The proprietary IPHT Control Suite (v4.x) runs on Windows OS and provides real-time visualization of force-displacement curves, automatic pass/fail classification per ASTM criteria, and export of structured CSV/Excel reports containing particle ID, pre-compression diameter, peak load (g), displacement at fracture (mm), and pass/fail status. All measurement sessions are stored with immutable metadata (operator ID, date/time, calibration stamp, environmental log). The software supports 21 CFR Part 11 readiness through optional electronic signature modules, role-based permissions, and encrypted database storage—enabling compliance with pharmaceutical-grade documentation standards where carbon black serves as a pigment or conductive additive in regulated medical devices or packaging.

Applications

  • Quality assurance of furnace- or channel-process carbon black grades across production lots.
  • Correlation studies between particle hardness and rubber compound scorch time, tensile modulus, or abrasion resistance.
  • Development of surface-modified or coated carbon black variants—quantifying how oxidation, silanization, or polymer grafting alters mechanical stability.
  • Root-cause analysis of premature agglomerate breakdown during high-shear mixing or extrusion.
  • Supporting ASTM D5230 conformance reporting for technical data sheets and customer-facing material certifications.

FAQ

What particle size range is supported for testing?
The IPHT III is calibrated and validated for carbon black agglomerates in the 12–14 mesh range (approximately 1.4–1.7 mm), as specified in ASTM D5230. Particles outside this range require method adaptation and independent validation.
Is the 3 g fracture threshold adjustable?
No—the 3 g criterion is fixed per ASTM D5230 Annex A1 and cannot be modified without deviating from the standard test method.

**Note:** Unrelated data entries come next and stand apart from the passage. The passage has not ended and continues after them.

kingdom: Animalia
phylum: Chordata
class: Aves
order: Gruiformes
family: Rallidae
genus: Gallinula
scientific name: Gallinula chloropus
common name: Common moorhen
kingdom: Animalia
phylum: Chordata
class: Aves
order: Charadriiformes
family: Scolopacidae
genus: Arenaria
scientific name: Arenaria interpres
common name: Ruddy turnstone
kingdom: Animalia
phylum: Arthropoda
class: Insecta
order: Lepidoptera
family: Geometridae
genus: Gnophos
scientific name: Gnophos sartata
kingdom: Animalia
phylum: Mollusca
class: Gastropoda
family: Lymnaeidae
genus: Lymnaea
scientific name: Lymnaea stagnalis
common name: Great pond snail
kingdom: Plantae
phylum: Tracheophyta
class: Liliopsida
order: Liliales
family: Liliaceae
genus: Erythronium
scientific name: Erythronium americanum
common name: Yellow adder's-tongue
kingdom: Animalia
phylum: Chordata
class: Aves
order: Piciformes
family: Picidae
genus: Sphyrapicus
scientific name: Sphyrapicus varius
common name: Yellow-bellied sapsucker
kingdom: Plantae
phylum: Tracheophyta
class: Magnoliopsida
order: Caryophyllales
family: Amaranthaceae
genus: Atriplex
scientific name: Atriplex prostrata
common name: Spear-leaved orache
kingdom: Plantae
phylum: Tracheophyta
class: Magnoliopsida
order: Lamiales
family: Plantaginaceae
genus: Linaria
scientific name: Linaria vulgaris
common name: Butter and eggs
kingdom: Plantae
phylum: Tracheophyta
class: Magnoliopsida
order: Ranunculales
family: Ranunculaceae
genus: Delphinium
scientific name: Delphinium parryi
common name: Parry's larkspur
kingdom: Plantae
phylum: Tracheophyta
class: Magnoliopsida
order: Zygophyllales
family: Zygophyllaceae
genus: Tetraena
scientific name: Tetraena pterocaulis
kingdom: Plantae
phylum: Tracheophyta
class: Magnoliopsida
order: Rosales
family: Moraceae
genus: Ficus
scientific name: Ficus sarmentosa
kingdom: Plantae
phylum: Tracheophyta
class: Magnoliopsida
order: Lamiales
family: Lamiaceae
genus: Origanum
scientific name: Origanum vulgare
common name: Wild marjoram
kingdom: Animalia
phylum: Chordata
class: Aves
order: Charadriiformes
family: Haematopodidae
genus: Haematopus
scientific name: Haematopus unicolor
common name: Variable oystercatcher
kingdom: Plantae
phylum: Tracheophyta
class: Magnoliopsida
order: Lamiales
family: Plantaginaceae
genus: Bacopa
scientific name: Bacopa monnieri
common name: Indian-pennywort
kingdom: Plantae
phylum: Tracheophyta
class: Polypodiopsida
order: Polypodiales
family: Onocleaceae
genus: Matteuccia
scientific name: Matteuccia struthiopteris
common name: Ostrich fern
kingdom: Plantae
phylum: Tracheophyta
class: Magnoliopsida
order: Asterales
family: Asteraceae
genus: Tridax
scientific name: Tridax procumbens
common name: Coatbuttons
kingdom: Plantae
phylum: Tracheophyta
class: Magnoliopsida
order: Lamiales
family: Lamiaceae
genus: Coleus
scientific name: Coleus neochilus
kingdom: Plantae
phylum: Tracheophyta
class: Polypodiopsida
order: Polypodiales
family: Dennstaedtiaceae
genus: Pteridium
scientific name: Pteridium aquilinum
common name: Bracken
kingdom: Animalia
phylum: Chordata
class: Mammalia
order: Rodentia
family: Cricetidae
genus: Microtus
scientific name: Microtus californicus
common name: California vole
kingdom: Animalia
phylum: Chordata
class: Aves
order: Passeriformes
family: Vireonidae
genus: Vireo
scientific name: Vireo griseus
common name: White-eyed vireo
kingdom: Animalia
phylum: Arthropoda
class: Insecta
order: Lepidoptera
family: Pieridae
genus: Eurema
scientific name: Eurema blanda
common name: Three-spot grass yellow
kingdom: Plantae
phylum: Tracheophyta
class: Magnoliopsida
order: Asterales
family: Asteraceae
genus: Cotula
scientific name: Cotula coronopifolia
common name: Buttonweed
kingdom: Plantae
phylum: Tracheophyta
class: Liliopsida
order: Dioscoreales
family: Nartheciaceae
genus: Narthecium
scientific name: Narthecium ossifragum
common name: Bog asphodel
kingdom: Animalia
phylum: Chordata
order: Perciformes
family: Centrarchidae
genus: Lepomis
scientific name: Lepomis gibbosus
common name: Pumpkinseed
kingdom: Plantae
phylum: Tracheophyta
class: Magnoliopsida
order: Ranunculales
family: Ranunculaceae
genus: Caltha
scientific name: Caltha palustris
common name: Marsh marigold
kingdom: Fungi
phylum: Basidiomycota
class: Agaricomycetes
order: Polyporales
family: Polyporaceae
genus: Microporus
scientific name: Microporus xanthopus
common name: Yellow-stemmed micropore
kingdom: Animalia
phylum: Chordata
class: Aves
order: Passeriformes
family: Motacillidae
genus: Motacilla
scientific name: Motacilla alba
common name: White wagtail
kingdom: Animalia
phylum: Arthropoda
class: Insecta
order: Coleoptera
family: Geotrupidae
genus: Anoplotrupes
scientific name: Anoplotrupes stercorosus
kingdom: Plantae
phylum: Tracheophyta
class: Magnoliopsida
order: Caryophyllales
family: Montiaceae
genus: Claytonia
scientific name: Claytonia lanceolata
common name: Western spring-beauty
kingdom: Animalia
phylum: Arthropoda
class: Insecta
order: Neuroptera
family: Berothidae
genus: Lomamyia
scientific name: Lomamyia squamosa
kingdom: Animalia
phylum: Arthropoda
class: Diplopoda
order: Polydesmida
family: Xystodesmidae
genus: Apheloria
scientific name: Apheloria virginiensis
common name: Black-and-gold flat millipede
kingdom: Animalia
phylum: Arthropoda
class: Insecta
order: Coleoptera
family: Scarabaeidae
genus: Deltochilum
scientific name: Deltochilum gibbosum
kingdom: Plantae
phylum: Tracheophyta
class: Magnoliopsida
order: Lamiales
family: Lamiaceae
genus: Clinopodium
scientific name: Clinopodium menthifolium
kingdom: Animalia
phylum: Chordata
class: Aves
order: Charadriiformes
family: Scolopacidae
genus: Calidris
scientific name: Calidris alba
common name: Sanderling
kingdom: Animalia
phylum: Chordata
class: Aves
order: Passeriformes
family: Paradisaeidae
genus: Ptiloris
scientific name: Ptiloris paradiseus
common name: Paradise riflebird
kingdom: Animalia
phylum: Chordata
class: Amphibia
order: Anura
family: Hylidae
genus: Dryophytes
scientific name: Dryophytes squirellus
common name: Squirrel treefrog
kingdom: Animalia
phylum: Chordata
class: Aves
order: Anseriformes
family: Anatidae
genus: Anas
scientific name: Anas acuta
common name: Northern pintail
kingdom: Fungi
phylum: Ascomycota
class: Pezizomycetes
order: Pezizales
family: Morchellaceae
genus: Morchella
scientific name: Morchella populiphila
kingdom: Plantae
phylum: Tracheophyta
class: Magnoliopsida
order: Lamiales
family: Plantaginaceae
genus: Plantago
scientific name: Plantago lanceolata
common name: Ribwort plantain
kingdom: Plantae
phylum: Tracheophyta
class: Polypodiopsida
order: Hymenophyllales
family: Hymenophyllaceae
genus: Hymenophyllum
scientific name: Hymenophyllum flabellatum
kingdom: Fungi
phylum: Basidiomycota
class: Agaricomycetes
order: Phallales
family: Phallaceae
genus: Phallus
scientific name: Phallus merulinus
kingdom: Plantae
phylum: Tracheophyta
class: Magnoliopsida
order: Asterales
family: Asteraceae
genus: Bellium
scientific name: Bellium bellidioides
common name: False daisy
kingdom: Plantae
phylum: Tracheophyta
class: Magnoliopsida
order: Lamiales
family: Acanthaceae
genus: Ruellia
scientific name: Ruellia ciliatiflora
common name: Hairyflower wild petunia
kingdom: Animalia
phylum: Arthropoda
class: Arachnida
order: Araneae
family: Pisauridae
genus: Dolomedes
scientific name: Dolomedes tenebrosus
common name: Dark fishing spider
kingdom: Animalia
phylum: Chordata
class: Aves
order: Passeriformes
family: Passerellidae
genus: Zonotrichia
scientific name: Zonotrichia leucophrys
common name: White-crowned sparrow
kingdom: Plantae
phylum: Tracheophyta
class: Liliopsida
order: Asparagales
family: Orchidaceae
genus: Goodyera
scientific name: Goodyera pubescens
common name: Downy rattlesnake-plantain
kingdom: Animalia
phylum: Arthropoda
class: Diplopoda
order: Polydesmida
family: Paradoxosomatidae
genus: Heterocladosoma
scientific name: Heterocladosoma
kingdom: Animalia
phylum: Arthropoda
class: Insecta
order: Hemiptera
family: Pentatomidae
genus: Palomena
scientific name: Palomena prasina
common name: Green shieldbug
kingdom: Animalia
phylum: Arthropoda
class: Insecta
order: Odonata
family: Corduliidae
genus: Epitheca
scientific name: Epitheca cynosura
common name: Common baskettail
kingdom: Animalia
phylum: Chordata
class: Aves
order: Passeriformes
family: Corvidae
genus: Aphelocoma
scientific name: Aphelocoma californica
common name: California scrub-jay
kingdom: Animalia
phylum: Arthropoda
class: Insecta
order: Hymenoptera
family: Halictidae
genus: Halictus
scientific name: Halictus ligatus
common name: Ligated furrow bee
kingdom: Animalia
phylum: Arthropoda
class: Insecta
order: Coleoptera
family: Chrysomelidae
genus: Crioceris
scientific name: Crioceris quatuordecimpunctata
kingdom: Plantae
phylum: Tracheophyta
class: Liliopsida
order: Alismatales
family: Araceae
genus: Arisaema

Alternative thresholds may be used for internal R&D but must be documented as non-standard procedures.
Does the system comply with ISO/IEC 17025 requirements?
While the IPHT III itself is not accredited, its measurement process—including calibration traceability to NIST standards, documented uncertainty budgets, and controlled environmental monitoring—supports laboratory implementation of ISO/IEC 17025:2017 clause 7.6 (Measurement Traceability) when integrated into an accredited scope.
Can data be exported to LIMS platforms?
Yes—CSV and XML exports include all raw and processed parameters, enabling direct ingestion into common LIMS architectures via scheduled file transfer or ODBC-compatible middleware.
What maintenance is required for long-term accuracy?
Biannual verification using certified reference load weights (5 g, 50 g, 100 g) and optical calibration targets is recommended. Load cell recalibration and camera focus validation should be performed by authorized TITAN service engineers every 12 months or after 5,000 test cycles.